Assessment of reporting biases
If sufficient studies are found, we will assess publication bias by means of a funnel plot for each outcome (a simple scatter plot of the intervention effect estimates from individual studies against some measure of each study’s size or precision (Sterne 2009)). Funnel plot asymmetry will be assessed statistically. If there is evidence of asymmetry, publication bias will be considered as only one of a number of possible explanations.
The outcome measures from the individual trials will be combined in a meta-analysis to provide a pooled effect estimate if there are enough studies and if these studies are sufficiently similar.
Cluster-randomised trials will be combined with individually randomised trials in the same meta-analysis only if unit of analysis errors are not detected. If the data analysis is determined to have been performed incorrectly and sufficient information is available, an 'approximately correct analysis' will be performed for each cluster-RCT. If it is not possible, the results of the study will be reported as point estimates of the intervention effect without presentation of any statistical analysis (P values) or confidence intervals and they will not be included in the meta-analysis (Higgins 2009b). 'Unit of analysis error' is defined as taking place when in some studies individuals are assigned in groups, rather than in an individual manner (i.e., by healthcare centre, hospital, or community). When this is done, often the assignment unit is different from the analysis unit, i.e., if subjects are assigned by group but analysed individually (Whiting-O'Keefe 1984).
We will use a random-effects model to pool data, although we will assess in the sensitivity analysis the influence of a fixed-effect model. In the event that relevant statistical heterogeneity is detected (I² ≥50%) or if the meta-analysis is inappropriate for any other reason, we will present a narrative analysis of eligible studies, providing a descriptive presentation of the results, grouped by intervention and study design, with supporting tables.
We will perform the analyses using Review Manager 5 (RevMan 2008) a statistical package provided by the Cochrane Collaboration and we will present the results with 95% confidence intervals (CI).
Subgroup analysis and investigation of heterogeneity
Analyses will be conducted separately for the following groups:
Patient age: children (ages between 0 and 18 years) compared with adults (>18 years).
Severity of the burn: burns involving less than 20% total burned body surface area (TBSA) versus burns involving greater than 20% TBSA.
If there are sufficient studies the following sensitivity analyses will be undertaken:
We will repeat the meta-analysis to assess the effect of including only studies with allocation to interventions at the group level ('cluster designs').

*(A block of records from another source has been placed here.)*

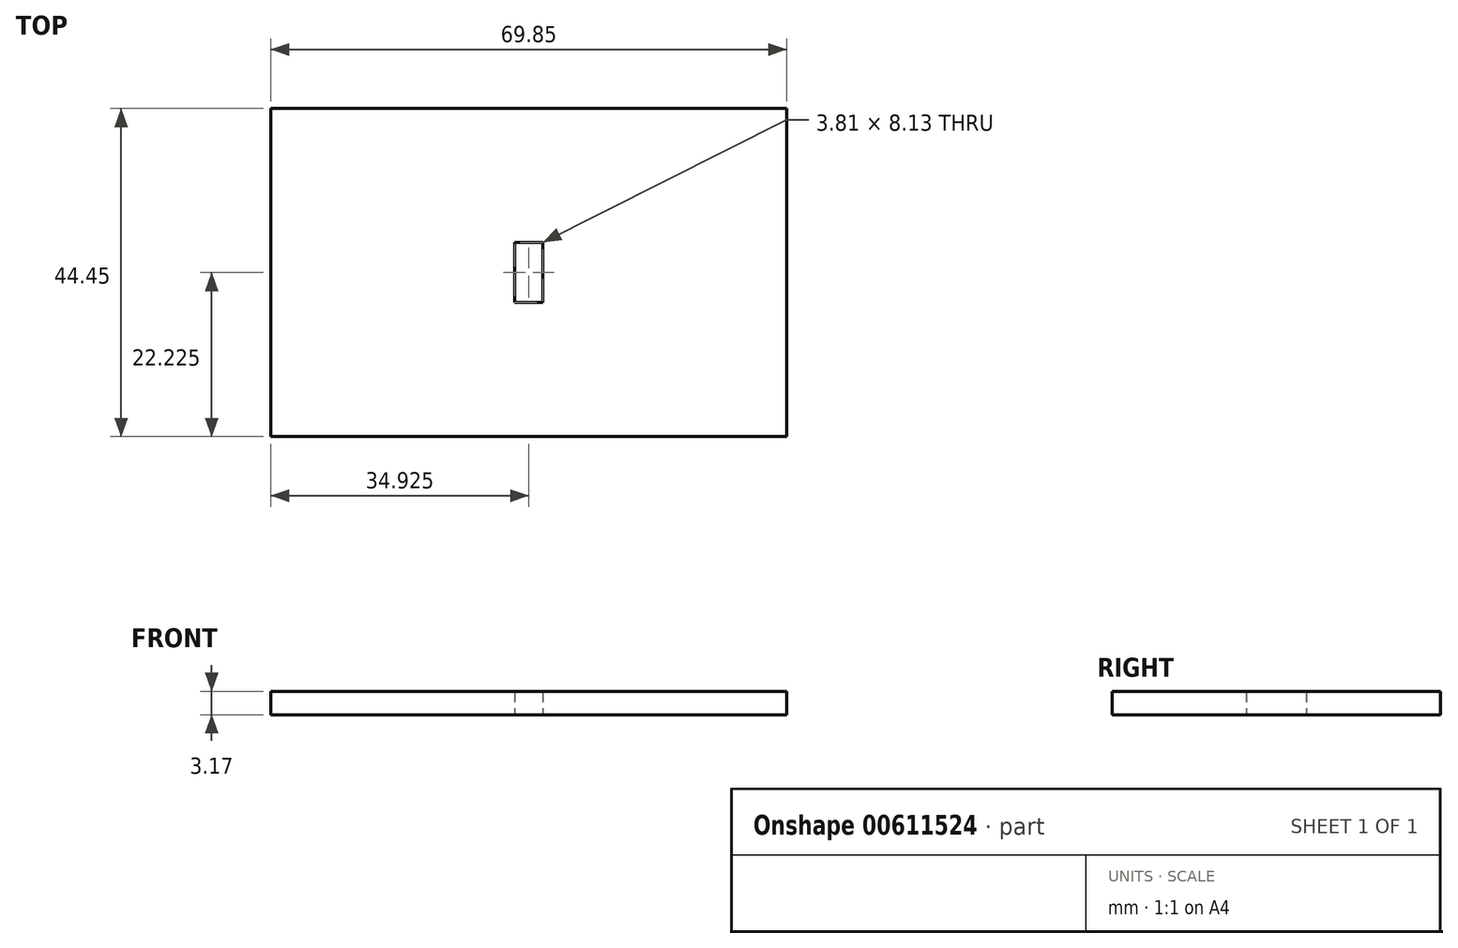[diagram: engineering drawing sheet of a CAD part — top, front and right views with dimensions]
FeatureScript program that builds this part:
annotation { "Feature Type Name" : "Feature", "Feature Type Description" : "" }
export const myFeature = defineFeature(function(context is Context, id is Id, definition is map)
    precondition{}
    {
        {
            var Q0;
            Q0=qCreatedBy(makeId("Top.planeOp"),FACE);
            var sketch = newSketch(context, id + "F0", { "sketchPlane" : qUnion([Q0])});
            skLineSegment(sketch, "E0.bottom", {"start": v(0, 0) * mm, "end": v(69.85, 0) * mm});
            skLineSegment(sketch, "E0.top", {"start": v(0, -44.45) * mm, "end": v(69.85, -44.45) * mm});
            skLineSegment(sketch, "E0.left", {"start": v(0, 0) * mm, "end": v(0, -44.45) * mm});
            skLineSegment(sketch, "E0.right", {"start": v(69.85, 0) * mm, "end": v(69.85, -44.45) * mm});
            skSolve(sketch);
        }
        {
            var Q0;
            Q0=makeQuery(id+"F0.imprint","IMPRINT",FACE,{"disambiguationData":[TD([[makeQuery(id+"F0.imprint","IMPRINT",EDGE,{"derivedFrom":sQuery(id+"F0.wireOp",EDGE,"E0.bottom")}),-1.0]])]});
            extrude(context, id + "F1", {"entities" : qUnion([Q0]), "depth" : 3.17 * mm, "offsetDistance" : 25.4 * mm});
        }
        {
            var Q0;
            Q0=makeQuery(id+"F1.opExtrude","CAP_FACE",FACE,{"disambiguationData":[OSD([sQuery(id+"F0.wireOp",EDGE,"E0.bottom"),sQuery(id+"F0.wireOp",EDGE,"E0.top"),sQuery(id+"F0.wireOp",EDGE,"E0.left"),sQuery(id+"F0.wireOp",EDGE,"E0.right")])],"isStart":true});
            var sketch = newSketch(context, id + "F2", { "sketchPlane" : qUnion([Q0])});
            skLineSegment(sketch, "E1", {"start": v(34.93, 44.45) * mm, "end": v(34.93, 0) * mm});
            skLineSegment(sketch, "E2", {"start": v(0, 22.23) * mm, "end": v(69.85, 22.23) * mm});
            skLineSegment(sketch, "E3", {"start": v(33.02, 22.23) * mm, "end": v(33.02, 18.16) * mm});
            skLineSegment(sketch, "E4", {"start": v(33.02, 18.16) * mm, "end": v(34.93, 18.16) * mm});
            skLineSegment(sketch, "E5.MirrorCS", {"start": v(36.83, 22.23) * mm, "end": v(36.83, 18.16) * mm});
            skLineSegment(sketch, "E6.MirrorCS", {"start": v(36.83, 18.16) * mm, "end": v(34.93, 18.16) * mm});
            skLineSegment(sketch, "E7.MirrorCS", {"start": v(36.83, 26.29) * mm, "end": v(34.93, 26.29) * mm});
            skLineSegment(sketch, "E8.MirrorCS", {"start": v(33.02, 26.29) * mm, "end": v(34.93, 26.29) * mm});
            skLineSegment(sketch, "E9.MirrorCS", {"start": v(33.02, 22.23) * mm, "end": v(33.02, 26.29) * mm});
            skLineSegment(sketch, "E10.MirrorCS", {"start": v(36.83, 22.23) * mm, "end": v(36.83, 26.29) * mm});
            skSolve(sketch);
        }
        {
            var Q0;
            {var subQ4=sQuery(id+"F2.wireOp",EDGE,"E5.MirrorCS");Q0=makeQuery(id+"F2.imprint","IMPRINT",FACE,{"disambiguationData":[TD([[makeQuery(id+"F2.imprint","IMPRINT",EDGE,{"derivedFrom":subQ4}),-1.0]])]});}
            var Q1;
            {var subQ4=sQuery(id+"F2.wireOp",EDGE,"E3");Q1=makeQuery(id+"F2.imprint","IMPRINT",FACE,{"disambiguationData":[TD([[makeQuery(id+"F2.imprint","IMPRINT",EDGE,{"derivedFrom":subQ4}),1.0]])]});}
            var Q2;
            {var subQ0=sQuery(id+"F2.wireOp",EDGE,"E7.MirrorCS");Q2=makeQuery(id+"F2.imprint","IMPRINT",FACE,{"disambiguationData":[TD([[makeQuery(id+"F2.imprint","IMPRINT",EDGE,{"derivedFrom":subQ0}),1.0]])]});}
            var Q3;
            {var subQ0=sQuery(id+"F2.wireOp",EDGE,"E8.MirrorCS");Q3=makeQuery(id+"F2.imprint","IMPRINT",FACE,{"disambiguationData":[TD([[makeQuery(id+"F2.imprint","IMPRINT",EDGE,{"derivedFrom":subQ0}),-1.0]])]});}
            extrude(context, id + "F3", {"entities" : qUnion([Q0, Q1, Q2, Q3]), "operationType" : NewBodyOperationType.REMOVE, "endBound" : BoundingType.UP_TO_NEXT, "oppositeDirection" : true, "depth" : 25.4 * mm, "offsetDistance" : 25.4 * mm});
        }
    });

We will assess the effect of including studies with high or unclear risk of bias (as defined above), excluding these trials in the sensitivity analysis.
We will assess the effect of missing data, excluding studies with high levels of missing data (>20%) in the sensitivity analysis.
We will assess the impact of imputation of missing data performing a sensitivity analysis without imputation (i.e. analyzing available data on the included papers).
We will assess the effect of the statistical model chosen, using a fixed-effect model in the sensitivity analysis.
We will do sensitivity analyses restricted to studies including patients with specific co morbidities (i.e. diabetes mellitus, respiratory or kidney failure).